I recently was compiling kernels on an Atom dual core processor, a highly CPU intensive task.
Doing the compile with 'make bzImage modules' took a little over 3 hours. 'top' showed the processor usage fluctuating between 50% to 90% for most of the time.
Doing the compile with 'make -j3 bzImage modules' took about 1 hour and 40 minutes. 'top' showed the processor usage running at about 90% almost continuously.

If it's a highly intensive program, each process that the program requests is going to take up a percentage of the CPU load.

With 'make' if you want to compile more than one piece of the program at a time, you have to use the '-j/--jobs=' option. On a single core processor and enough memory, --jobs=2 may even get you a boost in compile time. If the person used custom make files instead of the autotools then this may not do anything.

That being said, I would think that each program has to take advantage of sending multiple things to the processor. BUT! the kernel is going to use all available resources to run any given program. So I'm sure SMP helps with multi tasking.

Not to mention, the default kernel for any 32bit linux is going to be SMP enabled and any Pentium Pro is going to support it. If you have anything older, then you may actually have to use a non SMP kernel.


Then better question is "Why are you even worrying about such things?" If you are buying a used computer, then it's more than likely going to be SMP compatible and you don't care about speed because it's an older computer. and if you are buying a new computer it definitely is going to run on an SMP kernel and is going to be faster than an older processor regardless of whatever the settings are and if a program supports it or not.

OK, I'm confused here, is SMP an advantage only on those machines with multiple processors (like servers), or also on those with a single processor housing multiple cores?

No that would be equal to each other.

The last post was a bit confusing indeed but I follow.

I'm not so sure about the last part though where the kernel was supposed to "move" software or programs to use multicores itself.

It would almost bring another question. But let's stick to this for now. :)

The OS can designate different processes to run on different cores. One process will only ever use one core unless it has been programmed specifically to take advantage of multiple threads. If you run multiple CPU-heavy processes at once, multiple cores (and of course an SMP-enabled kernel) will be significantly faster and smoother than running both processes on one core.
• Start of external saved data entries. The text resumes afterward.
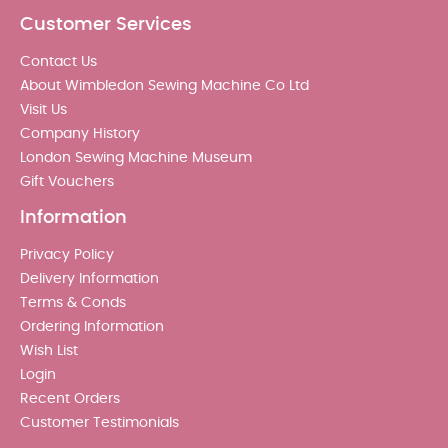
Customer Services
Contact Us
About Wimbledon Sewing Machine Co Ltd
Visit Us
Company History
London Sewing Machine Museum
Gift Vouchers
Information
Privacy Policy
Delivery Information
Terms & Conds
Ordering Information
Wish List
Login
Recent Orders
Customer Testimonials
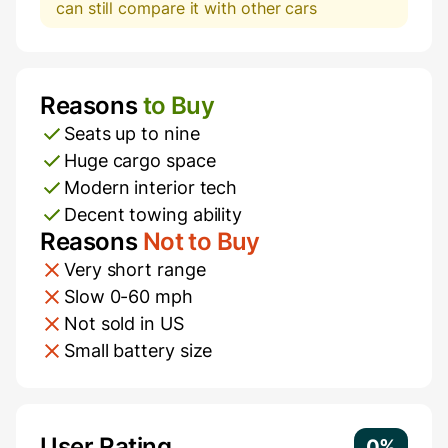
can still compare it with other cars
Reasons
to Buy
Pros and Cons
Seats up to nine
Huge cargo space
Modern interior tech
Decent towing ability
Reasons
Not to Buy
Very short range
Slow 0-60 mph
Not sold in US
Small battery size
Additional Information
User Rating
0%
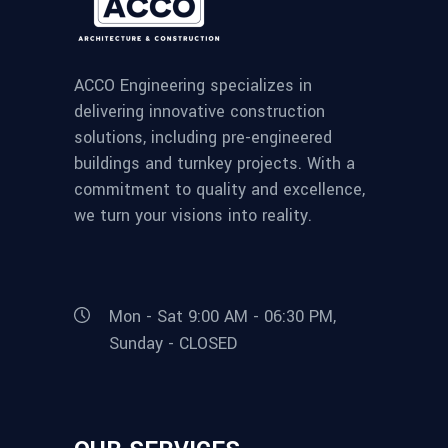
ACCO Engineering specializes in
delivering innovative construction
solutions, including pre-engineered
buildings and turnkey projects. With a
commitment to quality and excellence,
we turn your visions into reality.
Mon - Sat 9:00 AM - 06:30 PM,
Sunday - CLOSED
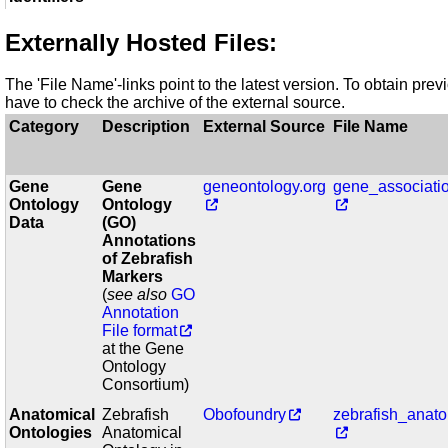
Externally Hosted Files:
The 'File Name'-links point to the latest version. To obtain pre
have to check the archive of the external source.
Category
Description
External Source
File Name
Gene
Gene
geneontology.org
gene_associatio
Ontology
Ontology
Data
(GO)
Annotations
of Zebrafish
Markers
(
see also
GO
Annotation
File format
at the Gene
Ontology
Consortium)
Anatomical
Zebrafish
Obofoundry
zebrafish_anat
Ontologies
Anatomical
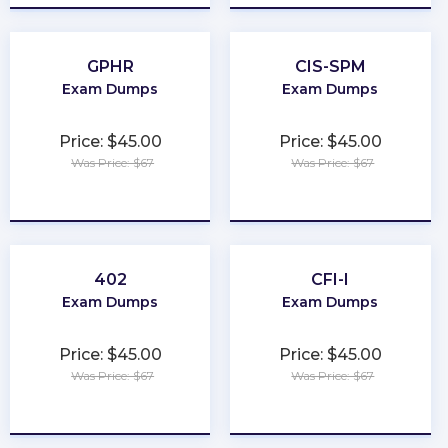
GPHR
CIS-SPM
Exam Dumps
Exam Dumps
Price: $45.00
Price: $45.00
Was Price: $67
Was Price: $67
★
★
★
★
★
★
★
★
★
★
402
CFI-I
Exam Dumps
Exam Dumps
Price: $45.00
Price: $45.00
Was Price: $67
Was Price: $67
★
★
★
★
★
★
★
★
★
★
If you only ever run one CPU-heavy process at a time, the performance gain may be more minimal unless you are using programs that spawn multiple threads (make -j, video encoding with mencoder/ffmpeg, etc.). I had a dual core processor in my old PC (now my server) and I have a quad core in this one. There is a noticeable improvement in compile times and definitely an improvement in video encoding times (when explicitly specifying the number of threads to spawn). In addition, when running multiple CPU-heavy operations at the same time, it is much smoother. I wrote random data over a 1TB drive (which was a painful and lengthy process), but my PC was still usable throughout that period, mostly because of the availability of multiple cores (and hence random data generation used only one core). It would have been a much more painful experience on my old PC.
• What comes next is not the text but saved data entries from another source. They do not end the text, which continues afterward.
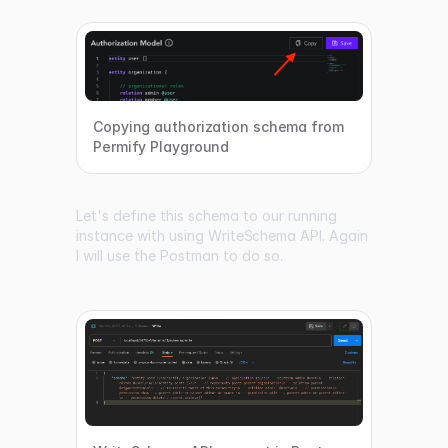
Copying authorization schema from
Permify Playground
Let's define this schema to our running
instance with using
WriteSchema API
. Again
I will use the Postman to do so.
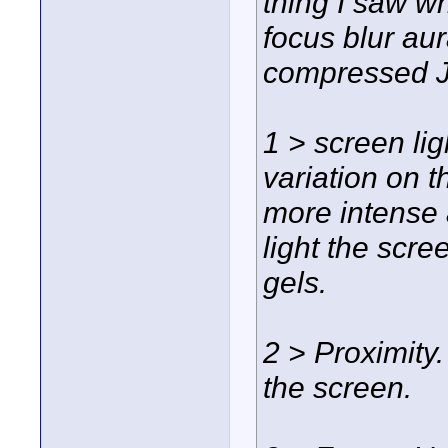
thing I saw w
focus blur aur
compressed JP
1 > screen li
variation on t
more intense 
light the scre
gels.
2 > Proximity.
the screen.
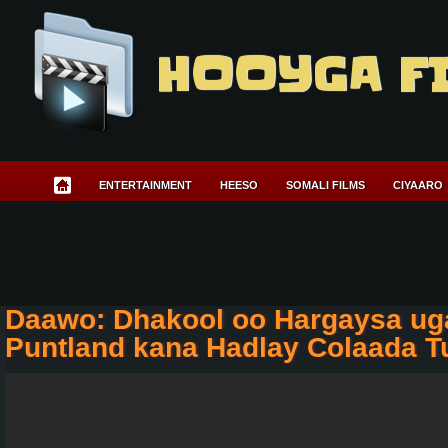
HOOYGA F
ENTERTAINMENT
HEESO
SOMALI FILMS
CIYAARO
Daawo: Dhakool oo Hargaysa ug
Puntland kana Hadlay Colaada T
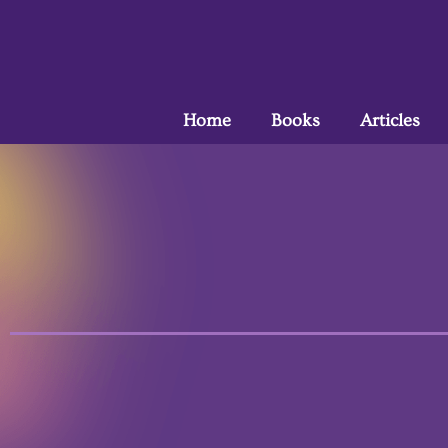
Home
Books
Articles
In the end, it depends on what you're doing with your computer. If you are running multiple CPU-heavy applications and/or using applications that have the ability to spawn multiple threads, more cores will improve your experience. If you generally only ever run one CPU-heavy application, and you do not use any programs that can spawn multiple threads, then perhaps you would benefit most from a faster clock speed with fewer cores.